* **Task**:
Extend the review of the film Roma below, picking up after its last sentence about the end credits.

* **Selected excerpt**:
= Beginning of Section =
Written  &  Directed by  Alfonso Cuaron

Rating; *** ½ (3 and a half stars)

 The critics are going into a collecting swoon over celebrated  Spanish  cine-director Alfonso Cuaron’s  latest  film, an  introspective brooding meditative study of the  place of a house-help in a well-to-do family of Mexico.

I can understand  the Western  critics’  heightened impressiveness . The Faithful Maid is not something they  meet every day. For us in Asian communities  staunchly almost obsessively loyal house-help is not  such a rare  thing. My own  Man Friday has been  with us for 26 years.He will happily give his life for us, just  like Cleo(Yalitza Aparacio, so real she is invisible) in  Roma who, in one of the film’s most moving and edifying sequences, jumps into sinister seawaves to  rescue  two  of the children   of  the family she considers her own.

 Luckily  for Cleo, the family loves her  like one of their own. Curan  portrays  the dynamics  of  the  household  with  immense intuitive warmth. Considerable time at  the start of  the  film is spent constructing Cleo’s  household routine and the unwavering rhythms of her day-to-day life. These  are  so  lovingly detailed and so lingering you wonder where  it is all leading to .

And after a  point  you accept the pointlessness of Cleo’s routine as  being the point.

About 10 minutes  in the beginning  show Cleo washing the home’s driveway floor in the morning, preparing  for the household to wake, serving breakfast etc. Then at the  end  of the  film when a couple of dramatic high points have  given Cleo’s story a cutting edge, she is seen climbing up the stairs  to the  roof to wash clothes. She vanishes  from camera range while we watch patiently as  the end-credits roll by.
= End of Section =
* **Information supplied**:
= Beginning of Section =
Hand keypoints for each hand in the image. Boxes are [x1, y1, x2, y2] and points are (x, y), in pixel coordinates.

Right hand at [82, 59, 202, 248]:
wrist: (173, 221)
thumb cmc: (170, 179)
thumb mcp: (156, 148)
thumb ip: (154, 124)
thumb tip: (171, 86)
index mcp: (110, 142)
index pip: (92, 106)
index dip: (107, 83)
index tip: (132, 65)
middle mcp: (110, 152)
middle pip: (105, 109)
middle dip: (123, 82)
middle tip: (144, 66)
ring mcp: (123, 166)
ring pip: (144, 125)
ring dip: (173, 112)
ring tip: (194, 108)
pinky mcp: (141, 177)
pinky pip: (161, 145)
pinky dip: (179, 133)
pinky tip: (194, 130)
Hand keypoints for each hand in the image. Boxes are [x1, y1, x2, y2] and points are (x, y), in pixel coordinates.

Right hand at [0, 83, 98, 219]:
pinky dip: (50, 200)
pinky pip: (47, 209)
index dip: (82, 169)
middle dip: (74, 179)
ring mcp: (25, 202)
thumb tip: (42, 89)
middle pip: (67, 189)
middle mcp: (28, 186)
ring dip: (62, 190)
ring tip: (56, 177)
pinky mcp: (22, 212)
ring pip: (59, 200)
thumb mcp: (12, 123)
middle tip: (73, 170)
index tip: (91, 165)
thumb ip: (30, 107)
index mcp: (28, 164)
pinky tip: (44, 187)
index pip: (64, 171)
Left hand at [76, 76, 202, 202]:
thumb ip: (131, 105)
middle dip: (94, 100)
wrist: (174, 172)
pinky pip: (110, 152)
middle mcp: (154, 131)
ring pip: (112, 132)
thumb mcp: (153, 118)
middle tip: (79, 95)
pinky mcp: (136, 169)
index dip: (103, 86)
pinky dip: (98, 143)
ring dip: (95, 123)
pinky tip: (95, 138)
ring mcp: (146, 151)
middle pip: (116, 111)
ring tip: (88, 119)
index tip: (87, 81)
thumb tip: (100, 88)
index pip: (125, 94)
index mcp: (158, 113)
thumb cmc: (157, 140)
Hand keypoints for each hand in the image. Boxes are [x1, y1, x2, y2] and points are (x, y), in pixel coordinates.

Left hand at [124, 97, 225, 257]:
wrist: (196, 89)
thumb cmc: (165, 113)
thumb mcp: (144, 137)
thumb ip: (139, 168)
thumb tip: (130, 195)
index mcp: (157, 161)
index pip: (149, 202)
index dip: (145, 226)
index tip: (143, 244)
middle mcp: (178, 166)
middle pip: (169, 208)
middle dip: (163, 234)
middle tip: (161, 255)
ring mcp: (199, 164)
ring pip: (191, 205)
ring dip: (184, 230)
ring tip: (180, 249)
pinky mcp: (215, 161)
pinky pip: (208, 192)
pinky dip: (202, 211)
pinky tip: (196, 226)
= End of Section =
* **Answer for the task**:
Despite its long passages  of selfindulgence, Roma is  a not a boring film. Its exposition on the ennui  of  everyday chores is constantly  kindred  by a sense  of  unstated wisdom and comprehension  of how life’s most mundane  activities give it  a heft in ways we can never describe. The  domestic dynamics are  brilliantly portrayed. Cleo is always  an organic  part of  her employers’ household —witness the  beautiful sequence when the  lady  of the house Sofia(Marina De Tavira) sits Cleo down with her on the sofa and  holds her hand when Cleo tearfully announces  her  pregnancy. 

But the subtle separation  from the family, the class distinction, hovers at the edges  ocassionallly bubbling to the surface.When Sofia in one dramatic moment,screams at Cleo she flinches slightly as though trying  not to show her reaction to a slap.

Roma is  finally  a  film that works for its silences. Long stretches  of  unspoken tranquil harmony  punctured by  bouts of political  violence, give  the narrative  a feeling of  a ruminative symphony.The lengthy sequence in the labour room where  Cleo gives birth to  a still born  baby, haunted me not just for its obvious tragedy but the compassion that the doctors shower on  the traumatized Cleo . Class  differences are all but forgotten.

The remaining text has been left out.